#### [QUOTED TEXT]
CFO Evolve: Double your Business Value: Objectives, Strategy, Forecasts and Budgets


Get your business fit – Objectives, strategies, forecasts and budgets


With the core division of labour within the business now well understood, it is time to make your business strategic. If your core business is not functioning effectively with a respectable profit and generating a positive cash growth, then the only objective and strategies to be engaged are what needs to be done by each pillar or division of the business to ensure it is profitable and generating cash.


Your strategy must be to get Business Fit.


Once you are Business Fit and generating upwards of 12% Net Profit there is a great deal you can do.


Whilst many articles provide advice that your business requires a vision or mission statement to help guide the thoughts and actions of stakeholders and indeed this could be of benefit, what is critically important to your business is that your team have a clear understanding of your main organisational objective – what your business is aiming to achieve. Do you want to be recognised as providing the highest levels of customer service? Do you want to maximise profitability? Do you want to be an employer of choice to attract the best talent? Do you want to expand geographically? While these are all quite different and could ultimately result in fundamental change across the business, what is important is that you have an objective and can communicate that objective to a range of stakeholders to bring them on the journey.


While the objective is largely the role of the advisory board to determine, the strategies are owned by the divisions of labour, and in particular those people accountable for the divisions. By example, if you are going to expand geographically, what strategies must each division put in place to ensure the milestones are met in the necessary timeframe. Working with the teams to develop the appropriate strategies is frequently the domain of the forward looking CFO. Focussing on inappropriate strategies can result in the business going off in a direction that does not reach the objective resulting in frustration and lost profits. Not effectively tying the strategies and related costs in with the forecasts and budgets is just as problematic. The CFO is ideal in performing this oversight role as they ensure the sum of the strategies results in obtaining the objective as represented in the business plan or strategic plan.

#### [PROBLEMS AND TASKS]
a – List every possible organizational objective that the business-strategy text offers as an example question.
b – From the business-strategy text, return the passage starting with "Whilst many articles" and going on through "on the journey.".
The lines after this point come from a separate source.

#### [DATA EXCERPTS]
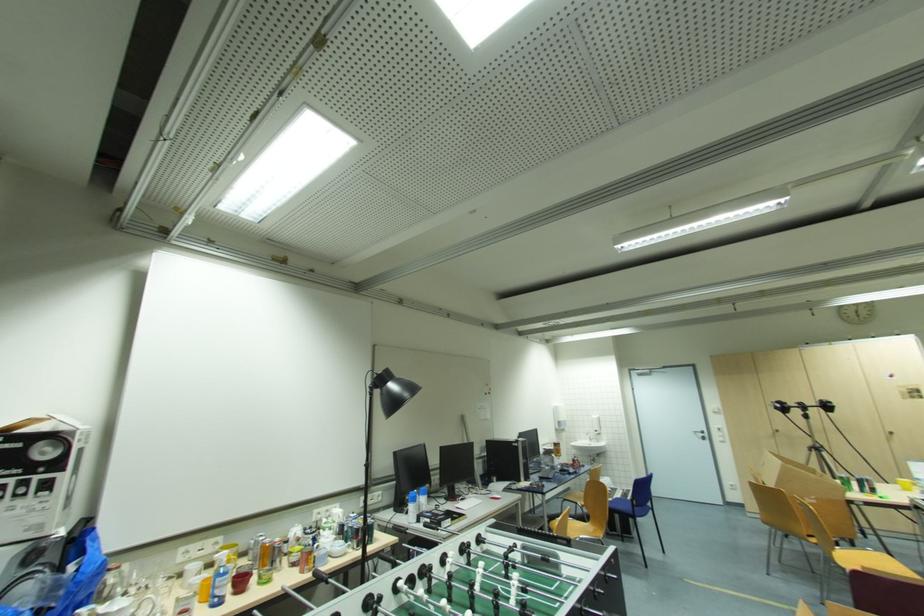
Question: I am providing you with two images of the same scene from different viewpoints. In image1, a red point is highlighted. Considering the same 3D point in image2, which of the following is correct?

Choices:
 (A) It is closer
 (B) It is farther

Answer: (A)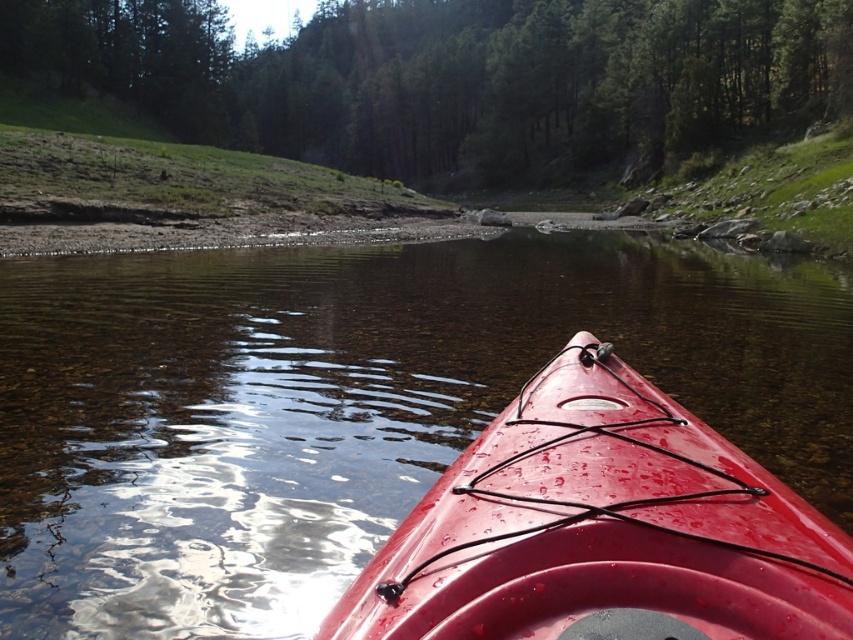
You are navigating a transparent plastic kayak at center in a serene water environment. Your destination is a point located at coordinate 0.634, 0.410. Can you reach it directly from your current position?

The transparent plastic kayak at center is already positioned at point (349,404), so you are already at the destination.

You are in a red kayak and want to check if the transparent plastic kayak at center is above the glossy plastic kayak at center. Can you confirm this based on your current view?

The transparent plastic kayak at center is positioned over the glossy plastic kayak at center, so yes, the transparent plastic kayak at center is above the glossy plastic kayak at center in your current view.

In the scene shown: You are a kayaker planning to choose between the transparent plastic kayak at center and the glossy plastic kayak at center. Considering their sizes, which one would you recommend for a solo trip requiring more storage space?

The transparent plastic kayak at center is bigger than the glossy plastic kayak at center, so it would provide more storage space for a solo trip.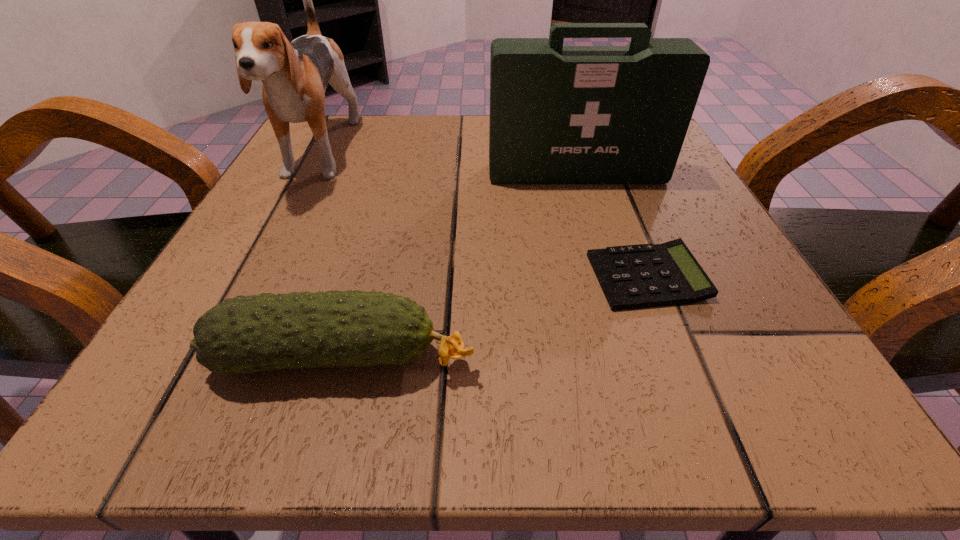
Where is `puppy that is positioned at the far edge`? This screenshot has width=960, height=540. puppy that is positioned at the far edge is located at coordinates (295, 75).

Identify the location of the first-aid kit situated at the far edge. (559, 114).

Identify the location of object located in the near edge section of the desktop. Image resolution: width=960 pixels, height=540 pixels. (245, 334).

At what (x,y) coordinates should I click in order to perform the action: click on puppy that is at the left edge. Please return your answer as a coordinate pair (x, y). Image resolution: width=960 pixels, height=540 pixels. Looking at the image, I should click on (295, 75).

Locate an element on the screen. The height and width of the screenshot is (540, 960). cucumber present at the left edge is located at coordinates (245, 334).

I want to click on the first-aid kit located at the right edge, so click(559, 114).

Where is `calculator that is at the right edge`? This screenshot has height=540, width=960. calculator that is at the right edge is located at coordinates (638, 276).

Find the location of a particular element. Image resolution: width=960 pixels, height=540 pixels. object present at the far left corner is located at coordinates (295, 75).

Find the location of a particular element. The height and width of the screenshot is (540, 960). object situated at the near left corner is located at coordinates (245, 334).

Find the location of a particular element. The width and height of the screenshot is (960, 540). object that is at the far right corner is located at coordinates (559, 114).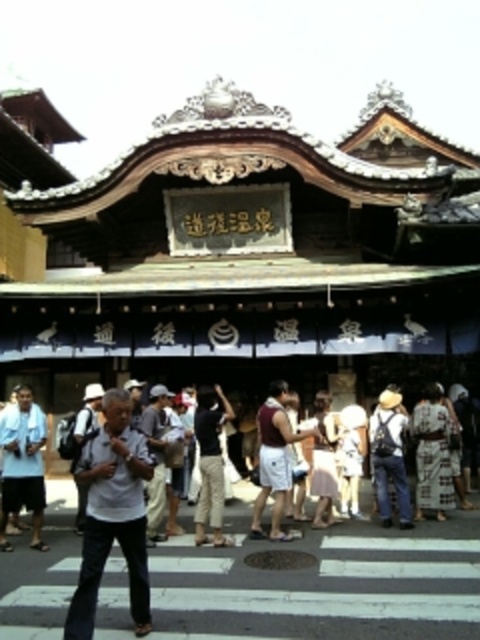
You are a photographer trying to capture the group of people in front of the traditional Japanese building. You notice the dark gray cotton pants at center and the pink fabric dress at center. Which clothing item is located to the left of the other?

The dark gray cotton pants at center is positioned on the left side of pink fabric dress at center.

You are a photographer planning to capture a group photo of the people in front of the traditional Japanese building. The white cotton kimono at center and the pink fabric dress at center are the focal points. Since you want to ensure both are clearly visible, which clothing item should you focus on to avoid blurring due to size differences?

The white cotton kimono at center is smaller than the pink fabric dress at center. To ensure both are clearly visible, focus on the white cotton kimono at center since it is smaller and might require closer attention to capture details without blurring.

You are a photographer standing in front of the traditional Japanese building. You see a white cotton kimono at center and a pink fabric dress at center. Which clothing item is located to the right of the other?

The white cotton kimono at center is positioned on the right side of pink fabric dress at center.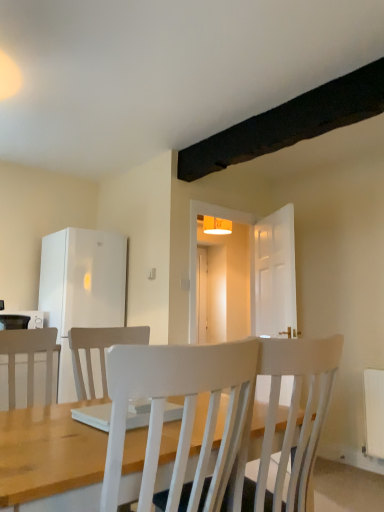
Question: Is white glossy microwave at left closer to camera compared to white matte refrigerator at left?

Choices:
 (A) no
 (B) yes

Answer: (B)

Question: Is white matte refrigerator at left completely or partially inside white glossy microwave at left?

Choices:
 (A) yes
 (B) no

Answer: (B)

Question: Can you confirm if white glossy microwave at left is bigger than white matte refrigerator at left?

Choices:
 (A) yes
 (B) no

Answer: (B)

Question: Is white glossy microwave at left oriented away from white matte refrigerator at left?

Choices:
 (A) yes
 (B) no

Answer: (B)

Question: From a real-world perspective, is white glossy microwave at left physically below white matte refrigerator at left?

Choices:
 (A) yes
 (B) no

Answer: (A)

Question: Relative to white glossy microwave at left, is white matte refrigerator at left in front or behind?

Choices:
 (A) behind
 (B) front

Answer: (A)

Question: From the image's perspective, is white matte refrigerator at left above or below white glossy microwave at left?

Choices:
 (A) below
 (B) above

Answer: (B)

Question: Looking at their shapes, would you say white matte refrigerator at left is wider or thinner than white glossy microwave at left?

Choices:
 (A) wide
 (B) thin

Answer: (A)

Question: Does point (87, 320) appear closer or farther from the camera than point (36, 310)?

Choices:
 (A) farther
 (B) closer

Answer: (B)

Question: Considering the positions of point (107, 374) and point (29, 325), is point (107, 374) closer or farther from the camera than point (29, 325)?

Choices:
 (A) farther
 (B) closer

Answer: (B)

Question: Looking at their shapes, would you say white textured chair at center is wider or thinner than white glossy microwave at left?

Choices:
 (A) thin
 (B) wide

Answer: (B)

Question: From the image's perspective, is white textured chair at center above or below white glossy microwave at left?

Choices:
 (A) above
 (B) below

Answer: (B)

Question: From a real-world perspective, relative to white glossy microwave at left, is white textured chair at center vertically above or below?

Choices:
 (A) below
 (B) above

Answer: (A)

Question: Is white matte refrigerator at left inside or outside of white textured chair at center?

Choices:
 (A) inside
 (B) outside

Answer: (B)

Question: From the image's perspective, is white matte refrigerator at left above or below white textured chair at center?

Choices:
 (A) above
 (B) below

Answer: (A)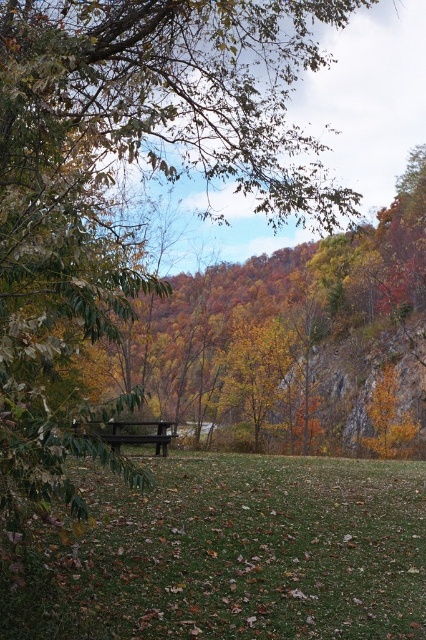
Is green grassy field at center closer to the viewer compared to wooden bench at center?

No.

Which of these two, green grassy field at center or wooden bench at center, stands shorter?

green grassy field at center is shorter.

The width and height of the screenshot is (426, 640). In order to click on green grassy field at center in this screenshot , I will do `click(233, 554)`.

#### [THE ANSWERS]
a –
- Being recognised as providing the highest levels of customer service
- Maximising profitability
- Being an employer of choice to attract the best talent
- Expanding geographically

b –
Whilst many articles provide advice that your business requires a vision or mission statement to help guide the thoughts and actions of stakeholders and indeed this could be of benefit, what is critically important to your business is that your team have a clear understanding of your main organisational objective – what your business is aiming to achieve. Do you want to be recognised as providing the highest levels of customer service? Do you want to maximise profitability? Do you want to be an employer of choice to attract the best talent? Do you want to expand geographically? While these are all quite different and could ultimately result in fundamental change across the business, what is important is that you have an objective and can communicate that objective to a range of stakeholders to bring them on the journey.